__Source text__:
According to least one aspect of the present disclosure, there is described an apparatus arranged to view, access, and/or store the aforesaid blockchain.
According to least one aspect of the present disclosure, there is described an apparatus for recording entries on a blockchain, wherein the apparatus is arranged to: identify a first proof of work problem relating to the blockchain; identify a second proof of work problem relating to the blockchain; determining a solution, the solution relating to the first proof of work problem and/or the second proof of work problem; identify, based on the solution: the influence of a further node on a consensus mechanism of the blockchain; and/or a reward for the further node; and output a transmission to the second node of the blockchain in dependence on the influence and/or the reward.
According to least one aspect of the present disclosure, there is described a computer-implemented method of outputting a transmission to a second node of a public consensus network, the method being performed by a second node of the public consensus network, the method comprising: identifying a first proof of work problem relating to the public consensus network; identifying a second proof of work problem relating to the public consensus network; identifying a solution, the solution relating to the first proof of work problem and/or the second proof of work problem; identifying, based on the solution: the influence of a further node on a consensus mechanism of the public consensus network; and/or a reward for the further node; and outputting a transmission to the second node of the public consensus network in dependence on the influence and/or the reward.
It will be appreciated that any method and/or feature disclosed with reference to a blockchain is, more generally, applicable to a public consensus network.
Preferably, the reward comprises a reward for proposing and/or validating the block.
Preferably, the reward is included as one or more transactions in the block.
Preferably, the parameter comprises a probability of the node being designated as a participant in the addition of a block to the blockchain.
Preferably, the solutions and/or proofs are valid for a predetermined period of time and/or a predetermined number of blocks.
Preferably, the computational power devoted relates to one or more of: an average devoted computational power, preferably a moving average; an instantaneous computational power; a current computational power; and a historic computational power.
Preferably, the parameter is dependent on a deposit held by the node in relation to the blockchain.
Preferably, the deposit relates to an amount of an asset relating to the blockchain.
Preferably, eligibility is dependent on the or each node holding a deposit in relation to the blockchain.
Preferably, the determination comprises determining that the or each node holds a deposit greater than a threshold deposit; and
Preferably, eligibility is dependent on the or each node devoting a computational power to the first proof of work problem and/or the second proof of work problem. Preferably, the determination comprises determining that the or each node is devoting and/or as devoted greater than a threshold computational power.
Preferably, the parameter is dependent on one or more of: the historical activity of the node; whether the node has been involved in the addition of any invalid and/or orphaned blocks; a transaction within the block and/or a previous block; and the involvement of the node in a transaction within the block and/or a previous block.
Preferably, a reward for the addition of a block is awarded to both the proposer of the block and one or more validators of a block. Preferably, a reward for the addition of a block is awarded to each node eligible to participate in the addition of the block.
Preferably, the parameter is dependent on the proportion of a factor held by the node as compared to the proportion of this factor held by other node to the blockchain.

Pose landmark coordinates
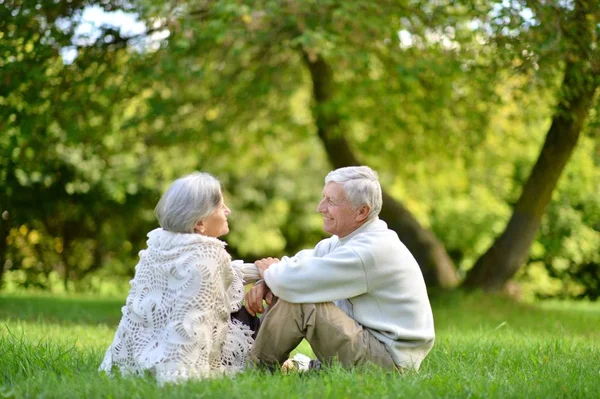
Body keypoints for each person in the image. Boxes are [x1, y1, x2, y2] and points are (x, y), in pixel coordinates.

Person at [245, 166, 435, 372]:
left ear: (362, 211)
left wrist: (274, 277)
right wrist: (267, 281)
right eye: (323, 198)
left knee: (301, 302)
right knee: (290, 288)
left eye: (331, 201)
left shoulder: (369, 250)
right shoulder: (344, 242)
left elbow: (291, 280)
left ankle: (254, 370)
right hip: (372, 346)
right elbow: (297, 267)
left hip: (391, 363)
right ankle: (251, 355)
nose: (320, 207)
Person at [99, 172, 259, 385]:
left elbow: (229, 273)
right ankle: (287, 364)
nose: (227, 210)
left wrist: (260, 270)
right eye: (221, 206)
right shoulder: (209, 255)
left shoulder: (161, 243)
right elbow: (194, 320)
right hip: (182, 362)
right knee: (258, 314)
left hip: (138, 355)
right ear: (200, 223)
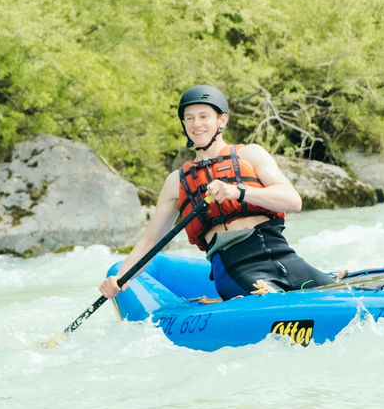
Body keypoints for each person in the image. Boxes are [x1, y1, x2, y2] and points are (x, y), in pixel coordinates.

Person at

__What you need to do__:
a) According to the blockchain disclosure, how is the reward included in the block?
b) Proceed with the blockchain disclosure, writing on from its final sentence.
The records have no connection to the text.

__Set of answers__:
a) It is included as one or more transactions in the block.

b)
Preferably, the transmission comprises an indication that a threshold computational power relating to a block of the blockchain has not been exceeded and/or wherein the transmission comprises an indication that a threshold stake relating to a block of the blockchain has been exceeded.
Preferably, the parameter is dependent on the activity of the node on a further blockchain. The activity may, for example, relate to the participation of the node in the addition of blocks to the further blockchain; a computational power devoted to the further blockchain by the node; and/or a deposit held by the node in relation to the further blockchain.
Preferably, the parameter relates to a probability of the node participating in the addition of a block on the further blockchain.
Preferably, the method comprises recording on the further blockchain an entry relating to a transaction that has occurred on the blockchain.
Preferably, the further blockchain is arranged to automatically record one or more of the transactions recorded on the blockchain.
Preferably, the method further comprises recording on the blockchain an entry relating to a transaction that has occurred on the further blockchain.
Preferably, the blockchain and the further blockchain are associated with each other. Preferably, the security of the blockchain is dependent on the further blockchain.
Preferably, one or more transactions and/or blocks of the blockchain are recorded on the further blockchain.
Preferably, the entirety of the blockchain is recorded on the further blockchain.
According to another aspect of the present disclosure, there is described a system comprising a plurality of apparatuses arranged to store, access, and/or view the aforesaid blockchain and/or the aforesaid public consensus network.
Preferably, each of the apparatuses are arranged to communicate with each other.
Preferably, each of the apparatuses are arranged to communicate so as to propagate blocks of the blockchain to the other apparatuses.
According to an aspect of the present disclosure, there is described a computer-implemented method of outputting a transmission to a second node of a blockchain, the method being performed by a first node of the blockchain, the method comprising: identifying a deposit associated with a further node of the blockchain, the deposit comprising a deposit of an asset that is substantially uncorrelated with the blockchain; and determining, based on the deposit: the influence of the further node on a consensus mechanism of the blockchain; and/or a reward for the further node; and outputting a transmission to the second node of the blockchain in dependence on the influence and/or the reward.
Preferably, the deposit comprises a deposit of a stable coin.
Preferably, the deposit comprises a deposit of an asset that is substantially uncorrelated with a native asset of the blockchain and/or with a value of a native asset of the blockchain.
Preferably, the deposit comprises a deposit delegated to the further node by a delegating entity.
According to an aspect of the present disclosure, there is described a computer-implemented method of outputting a transmission to a second node of a blockchain, the method being performed by a first node of the blockchain, the method comprising: identifying a deposit delegated to a further node of the blockchain by a delegating entity; and determining, based on the delegated deposit: the influence of the further node on a consensus mechanism of the blockchain; and/or a reward for the further node; and outputting a transmission to the second node of the blockchain in dependence on the influence and/or the reward.
Preferably, the method comprises determining a reward for the delegating entity. Preferably, the method comprises determining a portion of the reward for the further node to be transferred to the delegating entity.
Preferably, the deposit relates to a deposit of an asset that is substantially uncorrelated with the blockchain.
Preferably, the deposit comprises a deposit of an asset that is substantially uncorrelated with a native asset of the blockchain and/or with a value of a native asset of the blockchain.
Preferably, the deposit relates to a stable coin.
Preferably, the method comprises determining a number of factors for the further node, wherein each factor is dependent on a different sybil-defence mechanism, wherein the deposit and/or the influence is dependent on the plurality of factors.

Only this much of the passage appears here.